**WHAT IS NEEDED**
Can you reproduce every line of the data below word for word, without changing anything?

**DATA FOR THIS TASK**

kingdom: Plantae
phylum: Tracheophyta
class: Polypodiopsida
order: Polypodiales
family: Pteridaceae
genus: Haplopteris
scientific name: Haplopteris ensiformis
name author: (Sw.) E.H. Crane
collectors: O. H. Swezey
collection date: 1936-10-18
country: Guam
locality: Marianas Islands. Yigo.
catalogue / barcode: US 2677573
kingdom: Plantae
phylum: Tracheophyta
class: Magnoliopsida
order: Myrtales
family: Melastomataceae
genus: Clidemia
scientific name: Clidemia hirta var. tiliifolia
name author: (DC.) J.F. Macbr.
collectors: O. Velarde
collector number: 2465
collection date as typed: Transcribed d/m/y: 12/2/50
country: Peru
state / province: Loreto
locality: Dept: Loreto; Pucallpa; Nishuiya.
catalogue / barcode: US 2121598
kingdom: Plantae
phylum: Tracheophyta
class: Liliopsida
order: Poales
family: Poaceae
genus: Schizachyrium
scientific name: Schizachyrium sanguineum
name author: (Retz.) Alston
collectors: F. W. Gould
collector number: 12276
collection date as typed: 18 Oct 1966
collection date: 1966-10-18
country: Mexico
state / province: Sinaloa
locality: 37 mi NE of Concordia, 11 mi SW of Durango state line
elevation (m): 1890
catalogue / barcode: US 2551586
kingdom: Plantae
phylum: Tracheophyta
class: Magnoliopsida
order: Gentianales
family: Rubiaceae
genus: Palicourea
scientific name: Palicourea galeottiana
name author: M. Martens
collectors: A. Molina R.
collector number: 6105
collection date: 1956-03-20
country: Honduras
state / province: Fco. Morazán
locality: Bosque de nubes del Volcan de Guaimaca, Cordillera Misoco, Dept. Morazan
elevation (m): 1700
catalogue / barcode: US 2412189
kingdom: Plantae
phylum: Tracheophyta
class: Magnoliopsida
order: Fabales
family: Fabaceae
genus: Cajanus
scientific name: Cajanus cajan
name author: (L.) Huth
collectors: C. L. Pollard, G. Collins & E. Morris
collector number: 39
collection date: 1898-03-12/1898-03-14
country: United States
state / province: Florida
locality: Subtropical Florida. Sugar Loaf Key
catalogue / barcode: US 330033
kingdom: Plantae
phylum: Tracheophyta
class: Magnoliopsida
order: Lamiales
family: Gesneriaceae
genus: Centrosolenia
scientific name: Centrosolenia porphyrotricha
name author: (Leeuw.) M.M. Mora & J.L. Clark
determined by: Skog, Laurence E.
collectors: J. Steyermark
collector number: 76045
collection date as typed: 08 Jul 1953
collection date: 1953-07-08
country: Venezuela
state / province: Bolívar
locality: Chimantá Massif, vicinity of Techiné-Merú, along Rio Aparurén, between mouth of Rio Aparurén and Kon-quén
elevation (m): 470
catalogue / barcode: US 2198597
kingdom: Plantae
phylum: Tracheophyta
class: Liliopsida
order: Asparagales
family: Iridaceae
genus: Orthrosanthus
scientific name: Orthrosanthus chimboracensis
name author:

**TASK RESULT**
kingdom: Plantae
phylum: Tracheophyta
class: Polypodiopsida
order: Polypodiales
family: Pteridaceae
genus: Haplopteris
scientific name: Haplopteris ensiformis
name author: (Sw.) E.H. Crane
collectors: O. H. Swezey
collection date: 1936-10-18
country: Guam
locality: Marianas Islands. Yigo.
catalogue / barcode: US 2677573
kingdom: Plantae
phylum: Tracheophyta
class: Magnoliopsida
order: Myrtales
family: Melastomataceae
genus: Clidemia
scientific name: Clidemia hirta var. tiliifolia
name author: (DC.) J.F. Macbr.
collectors: O. Velarde
collector number: 2465
collection date as typed: Transcribed d/m/y: 12/2/50
country: Peru
state / province: Loreto
locality: Dept: Loreto; Pucallpa; Nishuiya.
catalogue / barcode: US 2121598
kingdom: Plantae
phylum: Tracheophyta
class: Liliopsida
order: Poales
family: Poaceae
genus: Schizachyrium
scientific name: Schizachyrium sanguineum
name author: (Retz.) Alston
collectors: F. W. Gould
collector number: 12276
collection date as typed: 18 Oct 1966
collection date: 1966-10-18
country: Mexico
state / province: Sinaloa
locality: 37 mi NE of Concordia, 11 mi SW of Durango state line
elevation (m): 1890
catalogue / barcode: US 2551586
kingdom: Plantae
phylum: Tracheophyta
class: Magnoliopsida
order: Gentianales
family: Rubiaceae
genus: Palicourea
scientific name: Palicourea galeottiana
name author: M. Martens
collectors: A. Molina R.
collector number: 6105
collection date: 1956-03-20
country: Honduras
state / province: Fco. Morazán
locality: Bosque de nubes del Volcan de Guaimaca, Cordillera Misoco, Dept. Morazan
elevation (m): 1700
catalogue / barcode: US 2412189
kingdom: Plantae
phylum: Tracheophyta
class: Magnoliopsida
order: Fabales
family: Fabaceae
genus: Cajanus
scientific name: Cajanus cajan
name author: (L.) Huth
collectors: C. L. Pollard, G. Collins & E. Morris
collector number: 39
collection date: 1898-03-12/1898-03-14
country: United States
state / province: Florida
locality: Subtropical Florida. Sugar Loaf Key
catalogue / barcode: US 330033
kingdom: Plantae
phylum: Tracheophyta
class: Magnoliopsida
order: Lamiales
family: Gesneriaceae
genus: Centrosolenia
scientific name: Centrosolenia porphyrotricha
name author: (Leeuw.) M.M. Mora & J.L. Clark
determined by: Skog, Laurence E.
collectors: J. Steyermark
collector number: 76045
collection date as typed: 08 Jul 1953
collection date: 1953-07-08
country: Venezuela
state / province: Bolívar
locality: Chimantá Massif, vicinity of Techiné-Merú, along Rio Aparurén, between mouth of Rio Aparurén and Kon-quén
elevation (m): 470
catalogue / barcode: US 2198597
kingdom: Plantae
phylum: Tracheophyta
class: Liliopsida
order: Asparagales
family: Iridaceae
genus: Orthrosanthus
scientific name: Orthrosanthus chimboracensis
name author:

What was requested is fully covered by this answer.